The European Parliament Culture and Education Committee adopted today its report on the revision of the Audiovisual Media Services Directive (AVMSD). DIGITALEUROPE remains very concerned by several aspects of the proposal.
“The viewer needs to be in the driving seat if the market is going to develop fully,” said DIGITALEUROPE Director General Cecilia Bonefeld-Dahl. “We not only need to respond effectively to current shifts in media consumption, but the approach must also be future-proof.”
“Promoting European content with 30% quotas for VOD catalogues risks being counterproductive,” continued Ms Bonefeld Dahl. “It is not an effective way of protecting local content providers. It would not just restrict choice for consumers, but would reduce the sustainability of existing and new business models.”
Strong concerns for DIGITALEUROPE are also the introduction of levies for the financing of content, which strongly undermines the country-of-origin principle and goes against the purposes and vision of the Digital Single Market, as well as the possibility for Member States to impose obligations to ensure what they consider the ‘appropriate prominence’ of audiovisual services of general interest. Whereas discoverability of content is a legitimate aim of media regulation, the prioritisation of certain content inevitably leads to discrimination of others. Device manufacturers and digital service providers compete by offering access to as many applications and as much content as possible. “It is as much in their interest to ensure that search tools are user-friendly and efficient as it is for the consumer. There is no need to force pre-eminence of selected content offers and search results through legislation”, Ms Bonefeld Dahl added.

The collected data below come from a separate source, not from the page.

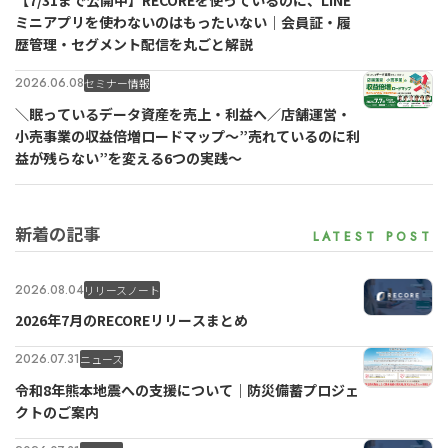
【7/31まで公開中】RECOREを使っているのに、LINE
ミニアプリを使わないのはもったいない｜会員証・履
歴管理・セグメント配信を丸ごと解説
2026.06.08
セミナー情報
＼眠っているデータ資産を売上・利益へ／店舗運営・
小売事業の収益倍増ロードマップ～”売れているのに利
益が残らない”を変える6つの実践～
新着の記事
2026.08.04
リリースノート
2026年7月のRECOREリリースまとめ
2026.07.31
ニュース
令和8年熊本地震への支援について｜防災備蓄プロジェ
クトのご案内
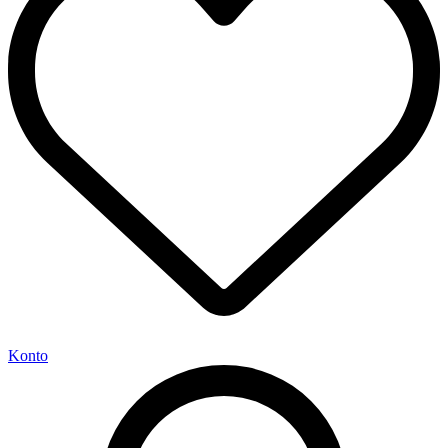
Konto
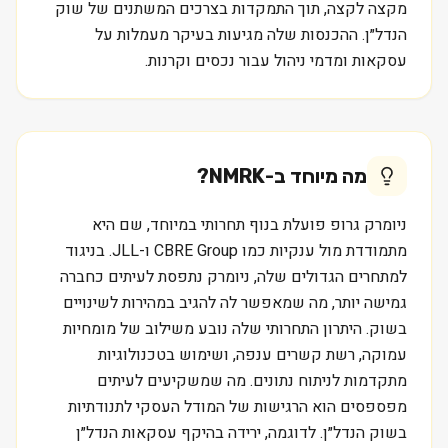
מקצה לקצה, תוך התמקדות בצרכים המשתנים של שוק
הנדל״ן. ההכנסות שלה מגיעות בעיקר מעמלות על
עסקאות ומדמי ניהול עבור נכסים וקרנות.
מה מיוחד ב-
NMRK
?
ניומרק גרופ פועלת בנוף תחרותי במיוחד, שם היא
מתמודדת מול ענקיות כמו CBRE Group ו-JLL. בניגוד
למתחרים הגדולים שלה, ניומרק נתפסת לעיתים כחברה
גמישה יותר, מה שמאפשר לה להגיב במהירות לשינויים
בשוק. היתרון התחרותי שלה נובע משילוב של מומחיות
עמוקה, רשת קשרים ענפה, ושימוש בטכנולוגיות
מתקדמות לניתוח נתונים. מה שמשקיעים לעיתים
מפספסים הוא הרגישות של המודל העסקי לתנודתיות
בשוק הנדל״ן. לדוגמה, ירידה בהיקף עסקאות הנדל״ן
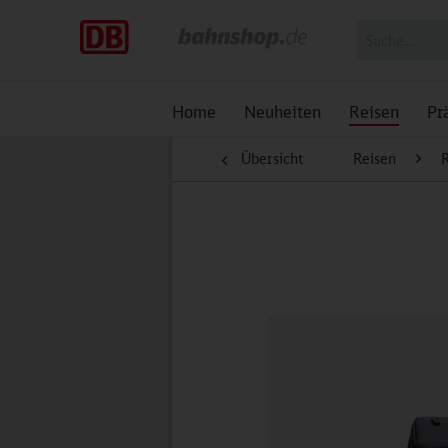
Home
Neuheiten
Reisen
Pr
Übersicht
Reisen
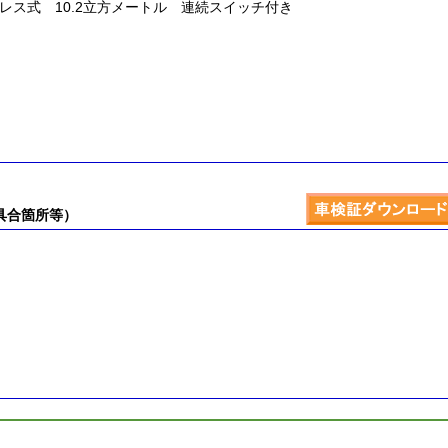
) プレス式 10.2立方メートル 連続スイッチ付き
具合箇所等）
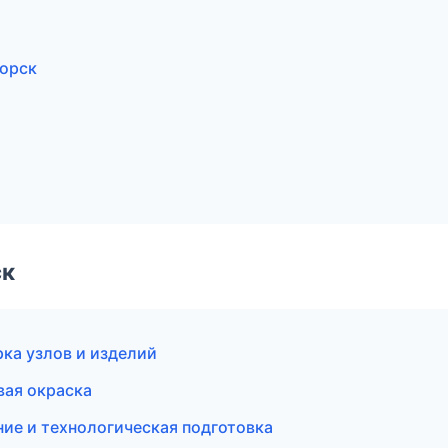
орск
ск
ка узлов и изделий
ая окраска
ие и технологическая подготовка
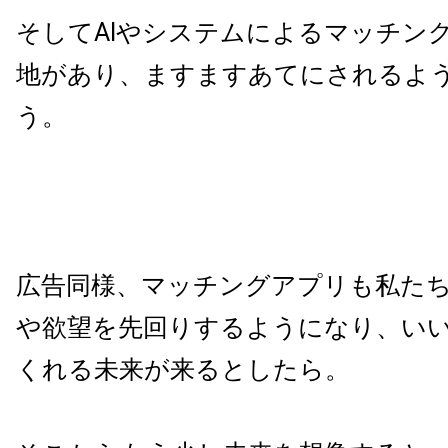
そしてAIやシステムによるマッチン
地があり、ますますあてにされるよ
う。
広告同様、マッチングアプリも私た
や欲望を先回りするようになり、い
くれる未来が来るとしたら。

Similarly, the ‘integrity of programmes and services’ is not put at risk by displaying basic device functionalities such as the volume bar, ’picture in picture functions’, or an Electronic Programme Guide. The consumer has been able to decide which services can appear on the screen. There is no reason why this should change. Restricting the freedom of the consumer on how to use audiovisual content on the devices they own is a fundamental misconception in the era of digital and connected media.
DIGITALEUROPE looks forward to keeping working with EU institutions to bring about a balanced update of rules that will allow consumers and businesses to evolve in a vibrant audiovisual environment.